During day two of our trip, we spent the entire day on the lawn of a tiny catholic church, where numerous groups came to have their crosses blessed and of course to drink and dance. Various groups of villagers, some dressed in traditional dress, did the same circle dance, played the same tune as the night before and drank. We spent the entire day sort of waiting for something to happen, but this day of the fiesta held little for the casual tourist. A few crosses were likely blessed inside the church and a few babies were baptized, but it was all in Quechua, the local language, so we didn't understand any of it, and by the looks of it, didn't look particularly interesting anyway.

In the evening, we left for Macha. A community of approximately 100 families, Macha has become a focal point for the festival as it offers the largest church in northern Potosi. It is here that the villagers come to engage in their tinkus, one on one bare fisted battles between men and women from different villages. Some competing theories seek to explain the origins for these encounters. First and foremost, bloodshed is eagerly anticipated and applauded. Like the slaughtered llamas, it is considered to be a sacrifice for Pachamama, or mother earth. The more blood spilled, the better the harvest the following year. And a death or two is supposed to bode especially well. But in real terms, I believe that these people simply like to fight, and that they often don't like the neighboring communities very much. So the yearly encounter is designed either to limit the beatings you might give to your neighbors to once a year, or to simply give you the opportunity to beat the crap out of someone you don't like.


The ritual aspects of the festival precede the actual fighting and really consist only of the communities' entrance into the town square, where they repeat their dance at each of the four corners. After that, they go off to eat and drink until they decide they're ready to have at it. In the morning, before many of the communities filed in, we saw some of the best action of the day. In one of the first battles in the day, one young mother calmly unstrapped the baby off her back before taking her spot in the circle and unloading a series of straight right hands into the nose of her larger opponent. Like most of the women fighting that day, she grabbed the hair of her counterpart for leverage, lining her up to deliver some punishing damage.
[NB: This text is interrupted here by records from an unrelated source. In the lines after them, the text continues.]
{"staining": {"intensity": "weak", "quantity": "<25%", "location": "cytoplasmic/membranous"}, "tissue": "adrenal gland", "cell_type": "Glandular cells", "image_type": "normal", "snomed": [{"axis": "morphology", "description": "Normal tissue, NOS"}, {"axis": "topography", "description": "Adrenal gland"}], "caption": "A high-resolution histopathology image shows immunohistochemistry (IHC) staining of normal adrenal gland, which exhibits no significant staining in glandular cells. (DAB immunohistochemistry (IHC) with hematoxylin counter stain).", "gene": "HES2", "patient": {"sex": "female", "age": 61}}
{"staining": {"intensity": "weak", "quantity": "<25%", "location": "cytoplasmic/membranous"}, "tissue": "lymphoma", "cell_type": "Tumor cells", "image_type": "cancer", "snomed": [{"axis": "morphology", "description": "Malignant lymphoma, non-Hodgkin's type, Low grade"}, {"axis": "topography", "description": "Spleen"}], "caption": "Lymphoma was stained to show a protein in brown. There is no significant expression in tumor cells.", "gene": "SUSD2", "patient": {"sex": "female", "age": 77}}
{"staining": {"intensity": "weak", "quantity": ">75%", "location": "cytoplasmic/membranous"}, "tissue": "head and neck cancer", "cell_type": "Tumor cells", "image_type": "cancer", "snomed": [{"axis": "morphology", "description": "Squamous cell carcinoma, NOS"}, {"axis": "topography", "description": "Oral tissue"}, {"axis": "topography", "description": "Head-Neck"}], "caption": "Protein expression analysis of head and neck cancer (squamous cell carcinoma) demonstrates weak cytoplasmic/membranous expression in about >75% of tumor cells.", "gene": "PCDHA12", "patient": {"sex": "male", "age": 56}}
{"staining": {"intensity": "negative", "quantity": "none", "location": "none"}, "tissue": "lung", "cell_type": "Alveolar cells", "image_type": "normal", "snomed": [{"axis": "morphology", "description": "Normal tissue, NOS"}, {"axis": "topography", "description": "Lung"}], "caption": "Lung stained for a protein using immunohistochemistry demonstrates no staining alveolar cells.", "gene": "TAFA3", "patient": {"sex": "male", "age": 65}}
The Bolivian authorities take a dim view of the festival and while they allow it to occur, they make it safer by trying to referee the one on one encounters with policemen. On average, I'd say most fights lasted only about 2 minutes, or until someone had been knocked down or if the community of one of the fighters decided to stop it when one of their members had taken too much punishment. I'm not sure if the presence of the police influences the way in which the villagers fight, but one thing I can say is that no one backs down in the least. Very little circling and there's no time for the fighters to feel each other out. They simply try to inflict as much punishment as possible on each other within a short period of time and appear to think little of their own safety. And while a tinku is considered a ritual battle, there is nothing fancy about it, it's just about crushing the other guy (or gal).

While the authorities attempt to keep order, some of the craziest battles appear in the corners where the police are not. These go on longer and often result in greater injury. Some folks reported seeing fighters knocked unconscious, especially when falling on the ubiquitous cobblestone. Either way, there's no shortage of blood on the ground by sunset.

Not surprisingly, many one on one battles evolve into group battles, when folks whip each other with ropes and sticks. Rocks are sometimes also thrown in such altercations. Before getting out of hand, the police lob a few canisters of tear gas to disperse the crowd and calm settles. Some girls in our tour reported seeing an ear torn off (probably grabbed by an opponent for leverage), though the owner appears to have gotten it back.

One thing that surprised me somewhat is that there were no displays of sportsmanship after the fights. No hugging or handshakes. In fact, it seemed more likely that someone usually wanted to keep banging away even after it was over. While our guides told us that virtually all the villagers who showed up to the festival was prepared to fight, I'd say that only about 200 individual battles took place. The authorities appear to be trying to get rid of the festival since they consider it barbaric and few Bolivians appreciate the holiday enough to pay a visit. So a few years from now, I wouldn't be surprised to see the entire festival watered down and reduced to boring dances.

The next day, our tour made a stop home at another hot spring, our third in roughly three weeks. This particular spring is several hundred feet deep, making it sort of a difficult place to relax, as you heat up pretty quickly swimming around. Here, one of our guides related that he had gotten laid the previous evening with another (female) guide. What somehow makes it amusing is that they did it on the communal bathroom floor of our lodgings, perhaps one of the filthiest places on the planet to have sex. A group of toilets without running water employed by drunken backpackers finding there way around with flashlights. But I suppose when you grow up in a poor village without running water, boning in the slick mud of a restroom floor isn't so bad.